— EXERCISE REQUIREMENTS —
In the court opinion passage, give the text again from "Defendant filed a" up to and including "recover the statutory penalty.", replacing "plaintiff" with "the mortgagor" everywhere it appears.

— TEXT SEGMENT —
------------------------------------------------------------

Defendant filed a "MOTION FOR NEW TRIAL AND MOTION FOR JUDGMENT NOTWITHSTANDING VERDICT" in which he complained, in addition to other complaints, that the judgment was not sustained by sufficient evidence, that the judgment was contrary to law, and that plaintiff did not have the legal standing under 46 O.S. 1961, § 15, to enable her to state a cause of action against defendant.

The trial court denied these motions.

Defendant presents two propositions of error to support his contention that the trial court erred in finding him liable for the statutory penalty.

Defendant contends that an actual controversy existed between the parties as to the amount due on the mortgage and plaintiff was not entitled to recover the statutory penalty.

------------------------------------------------------------

— DATA SECTION —
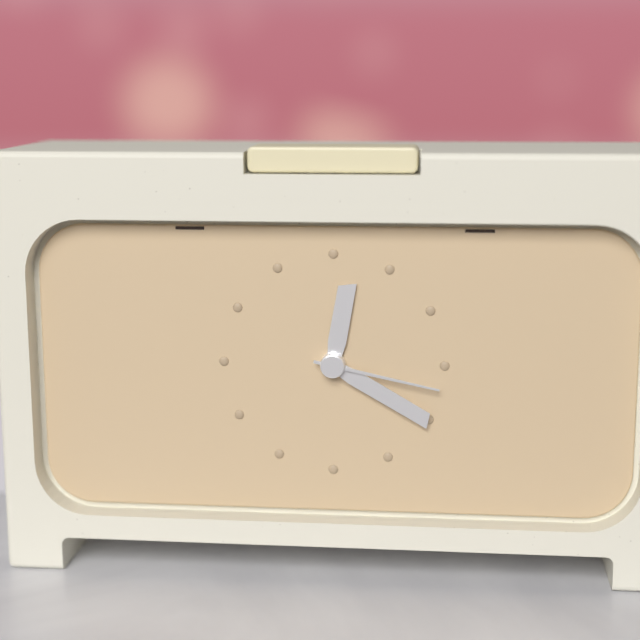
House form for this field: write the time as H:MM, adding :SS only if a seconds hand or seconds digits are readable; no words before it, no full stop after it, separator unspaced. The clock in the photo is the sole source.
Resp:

------------------------------------------------------------

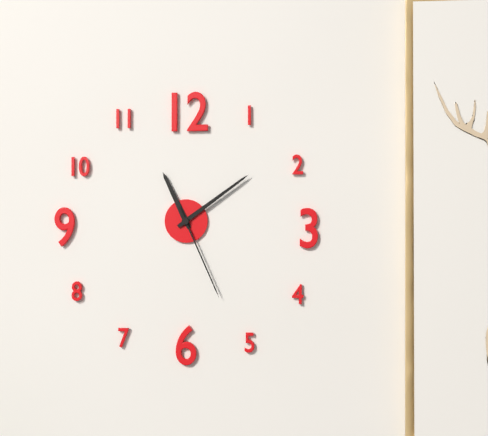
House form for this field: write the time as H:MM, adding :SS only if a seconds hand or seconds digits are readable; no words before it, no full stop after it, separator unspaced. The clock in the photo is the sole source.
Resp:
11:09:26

------------------------------------------------------------

— RESPONSE TO THIS TASK —
Defendant filed a "MOTION FOR NEW TRIAL AND MOTION FOR JUDGMENT NOTWITHSTANDING VERDICT" in which he complained, in addition to other complaints, that the judgment was not sustained by sufficient evidence, that the judgment was contrary to law, and that the mortgagor did not have the legal standing under 46 O.S. 1961, § 15, to enable her to state a cause of action against defendant.

The trial court denied these motions.

Defendant presents two propositions of error to support his contention that the trial court erred in finding him liable for the statutory penalty.

Defendant contends that an actual controversy existed between the parties as to the amount due on the mortgage and the mortgagor was not entitled to recover the statutory penalty.